Melco International voices optimism following ‘a very difficult year’

Melco International Development has been buoyed by a “moderate” four quarter recovery in business levels, after COVID-19, and subsequent closures and travel restrictions, severely hampered its 2020 performance.

This continues a series a similar pattern across the industry during recent months, as the group also followed its Melco Resorts and Entertainment subsidiary in reaffirming its commitment to a global development program.

The group asserts that it “remains steadfast in continuing its strategic development program in Asia and globally,” with the expansion of Studio City phase two said to be progressing, and Cyprus’ City of Dreams Mediterranean scheduled to open in the summer of 2022, following unexpected delays.

Lawrence Ho, group chairman and CEO of Melco International, explained: “COVID-19 and the subsequent travel restrictions significantly impacted our operating and financial performance throughout the year of 2020. 

“Despite these challenges, we can see our integrated resorts experiencing a moderate recovery in business levels towards the fourth quarter of 2020. This was substantiated by the positive property EBITDA for the Macau operations, as well as our global operations as a whole in the fourth quarter of the year.

“While impacted by COVID-19, we remain steadfast in continuing our strategic development program in Asia and globally.

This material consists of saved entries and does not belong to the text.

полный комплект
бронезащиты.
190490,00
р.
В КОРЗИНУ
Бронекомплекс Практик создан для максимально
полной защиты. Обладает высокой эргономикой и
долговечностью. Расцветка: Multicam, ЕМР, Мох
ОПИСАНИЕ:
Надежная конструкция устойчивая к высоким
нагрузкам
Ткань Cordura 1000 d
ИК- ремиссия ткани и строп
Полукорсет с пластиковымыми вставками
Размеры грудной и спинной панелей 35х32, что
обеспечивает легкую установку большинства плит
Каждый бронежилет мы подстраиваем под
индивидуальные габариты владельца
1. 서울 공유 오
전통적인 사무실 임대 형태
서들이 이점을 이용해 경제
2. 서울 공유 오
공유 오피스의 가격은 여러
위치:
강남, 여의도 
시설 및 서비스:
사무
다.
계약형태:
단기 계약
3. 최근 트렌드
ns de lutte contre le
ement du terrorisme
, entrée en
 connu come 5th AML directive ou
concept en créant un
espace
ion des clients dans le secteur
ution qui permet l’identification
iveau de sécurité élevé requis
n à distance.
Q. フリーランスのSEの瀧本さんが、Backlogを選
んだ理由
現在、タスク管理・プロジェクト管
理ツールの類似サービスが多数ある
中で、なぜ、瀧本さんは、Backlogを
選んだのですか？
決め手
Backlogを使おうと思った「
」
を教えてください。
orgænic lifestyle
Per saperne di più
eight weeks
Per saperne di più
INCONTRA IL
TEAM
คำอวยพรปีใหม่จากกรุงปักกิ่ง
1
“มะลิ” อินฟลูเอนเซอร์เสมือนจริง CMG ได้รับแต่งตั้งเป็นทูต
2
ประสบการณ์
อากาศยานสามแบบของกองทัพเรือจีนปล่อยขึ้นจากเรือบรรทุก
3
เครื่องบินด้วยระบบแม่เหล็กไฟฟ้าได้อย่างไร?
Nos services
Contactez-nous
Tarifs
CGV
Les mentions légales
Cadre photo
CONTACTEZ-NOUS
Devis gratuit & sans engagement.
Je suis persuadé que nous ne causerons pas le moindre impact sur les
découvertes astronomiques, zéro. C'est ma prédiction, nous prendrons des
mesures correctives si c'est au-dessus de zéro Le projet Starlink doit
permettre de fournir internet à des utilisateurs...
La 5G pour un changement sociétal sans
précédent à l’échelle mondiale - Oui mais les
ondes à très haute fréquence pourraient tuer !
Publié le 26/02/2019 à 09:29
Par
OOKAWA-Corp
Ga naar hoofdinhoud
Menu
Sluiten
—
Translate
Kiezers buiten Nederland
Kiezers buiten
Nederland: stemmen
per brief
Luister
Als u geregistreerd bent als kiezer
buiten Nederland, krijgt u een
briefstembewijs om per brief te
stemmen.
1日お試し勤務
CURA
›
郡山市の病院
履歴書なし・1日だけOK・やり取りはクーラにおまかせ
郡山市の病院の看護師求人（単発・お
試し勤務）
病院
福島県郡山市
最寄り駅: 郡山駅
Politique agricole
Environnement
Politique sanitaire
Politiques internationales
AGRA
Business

In Macau, the construction of our next major project, Studio City phase two, is ongoing. 

“Upon completion, it will offer approximately 900 luxury rooms and suites, thus augmenting Studio City’s hotel room inventory by approximately 60 per cent. 

“In addition, the non-gaming attractions, including one of the world’s largest indoor/outdoor water parks, a cineplex, fine-dining restaurants, and state-of-the-art MICE space, will ensure a wider demographic reach.”

Melco International Development has reported that net revenue during 2020 dropped 70.2 per cent to HK$13.42bn (£1.25bn), with loss after tax coming at HK$12.38bn (£1.15bn), and a negative adjusted EBITDA of HK$1.2bn (£112m) also documented.

While being severely impacted by the significant decline in inbound tourism and temporary closure of casinos during the pandemic, the group adds that it remains optimistic on the recovery of Macau as visitation increases and the global vaccine roll-out continues.

“2020 was certainly a very difficult year worldwide, however we are confident that Macau will achieve a sooner rather than later turnaround, as it remains the most attractive integrated resort market in the world,” Ho added. 

“In respect of the group, we trust that with the strengthening of our financial position through recent capital market transactions, we can overcome the adversities which may transpire in the near term, while concurrently investing for the future. 

“Meanwhile, our commitment to employee development and community support also remains as the backbone of our corporate development, and we are firmly driven by our focus on sustainability goals, with the aim to become carbon neutral and zero waste by 2030 as part of our business strategy.”